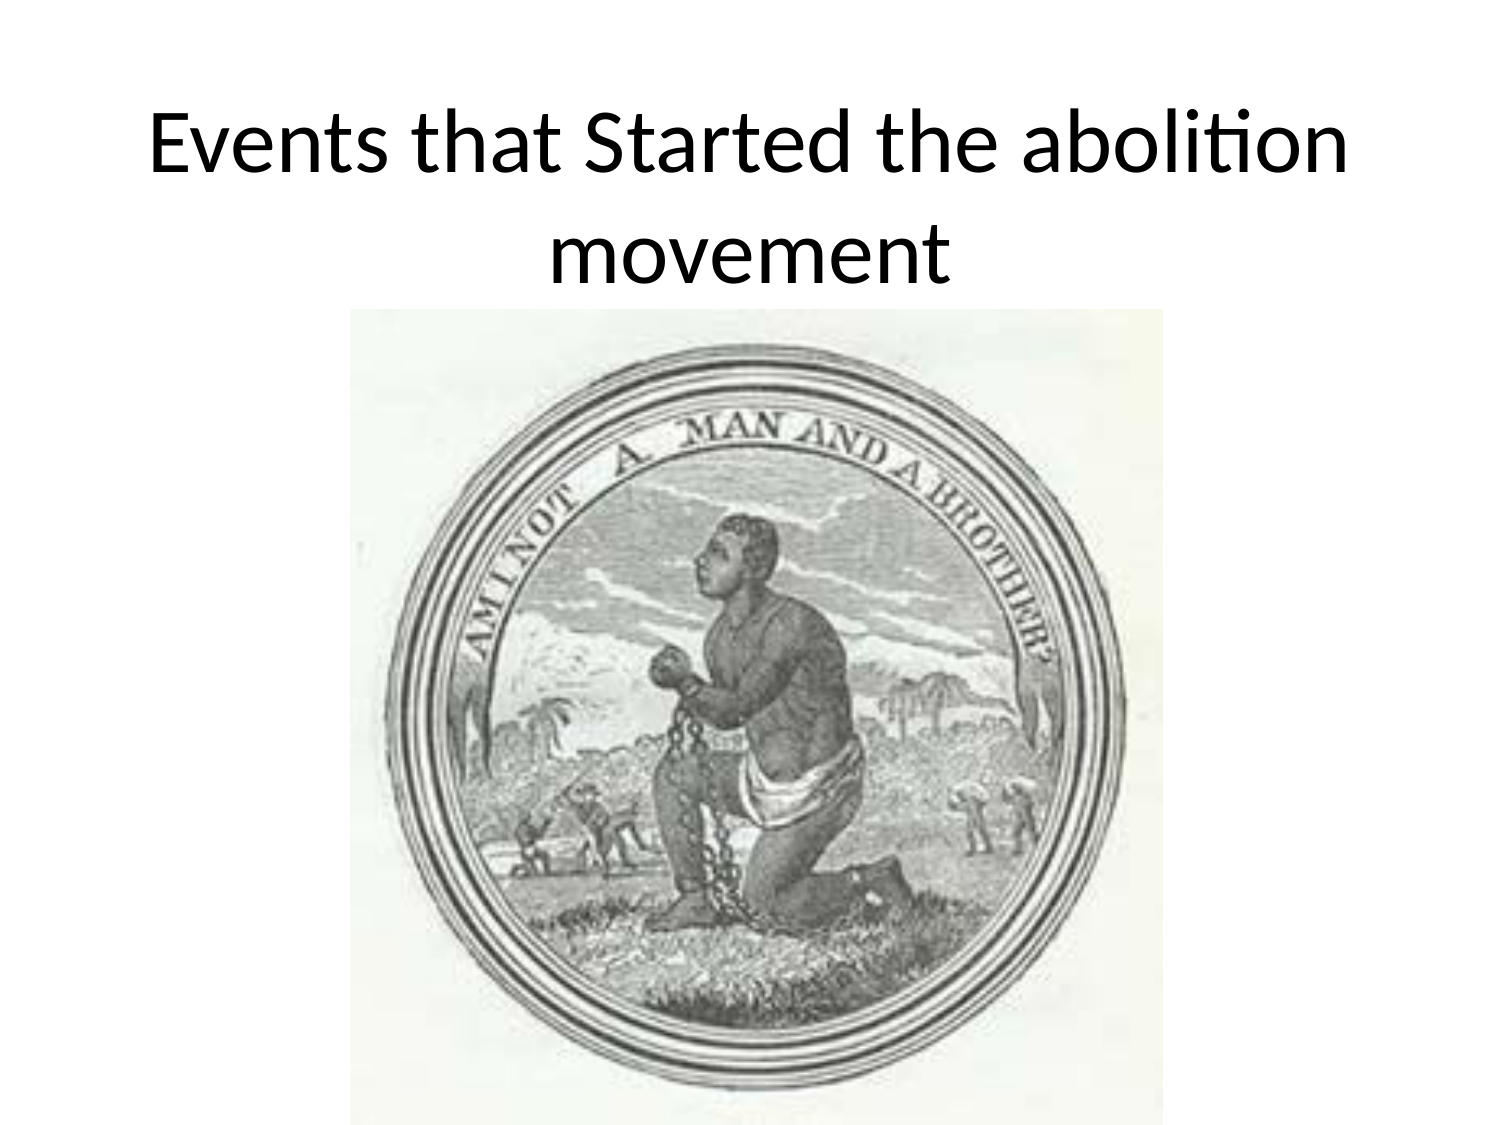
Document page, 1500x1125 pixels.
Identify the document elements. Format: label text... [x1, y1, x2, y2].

title Events that Started the abolition movement [75, 45, 1425, 338]
picture [349, 309, 1163, 1125]
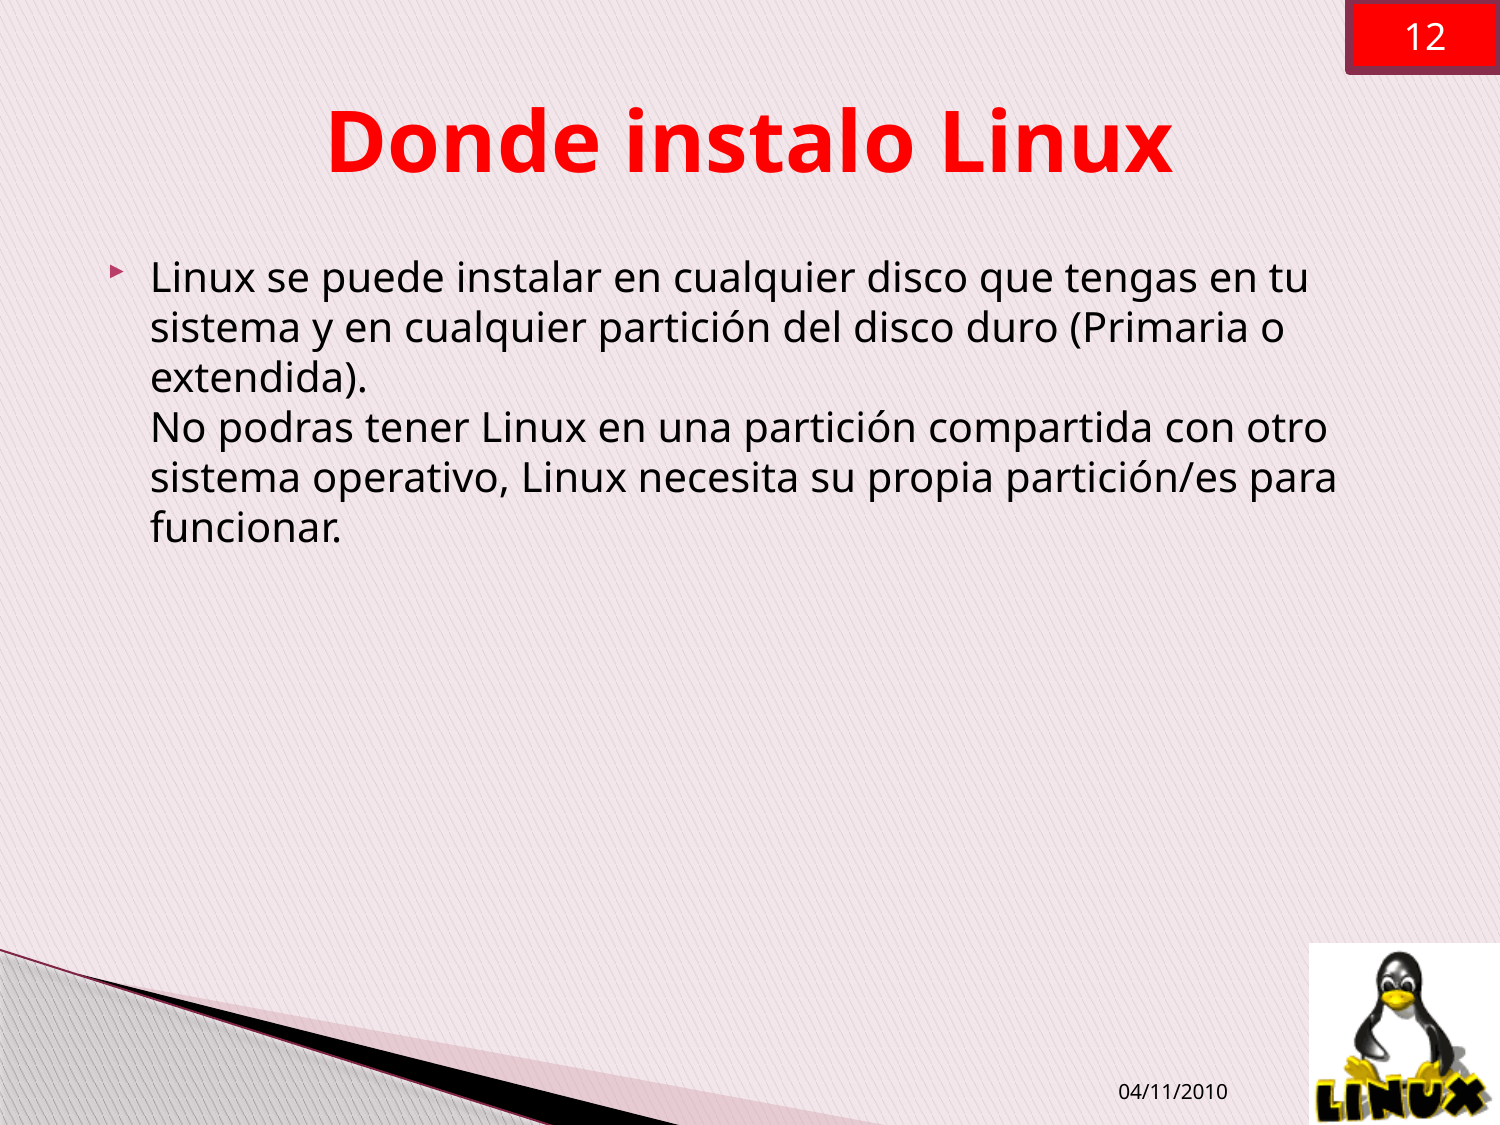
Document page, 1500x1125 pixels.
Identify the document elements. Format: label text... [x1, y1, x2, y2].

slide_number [1103, 1051, 1303, 1112]
title Donde instalo Linux [75, 45, 1425, 233]
picture [1309, 943, 1500, 1125]
list Linux se puede instalar en cualquier disco que tengas en tu sistema y en cualquier partición del disco duro (Primaria o extendida). No podras tener Linux en una partición compartida con otro sistema operativo, Linux necesita su propia partición/es para funcionar. [75, 243, 1425, 986]
text_box 12 [1345, 0, 1500, 75]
============================================================
__WHAT YOU SHOULD DO__:
Repeat the data word for word, minus any pictures.

__OUTPUT OF THE TASK__:
Document page, 1500x1125 pixels.
Identify the document elements. Format: label text... [x1, y1, x2, y2].

title Events that Started the abolition movement [75, 45, 1425, 338]
picture [349, 309, 1163, 1125]
Document page, 1500x1125 pixels.
Identify the document elements. Format: label text... [x1, y1, x2, y2].

slide_number [1103, 1051, 1303, 1112]
title Donde instalo Linux [75, 45, 1425, 233]
picture [1309, 943, 1500, 1125]
list Linux se puede instalar en cualquier disco que tengas en tu sistema y en cualquier partición del disco duro (Primaria o extendida). No podras tener Linux en una partición compartida con otro sistema operativo, Linux necesita su propia partición/es para funcionar. [75, 243, 1425, 986]
text_box 12 [1345, 0, 1500, 75]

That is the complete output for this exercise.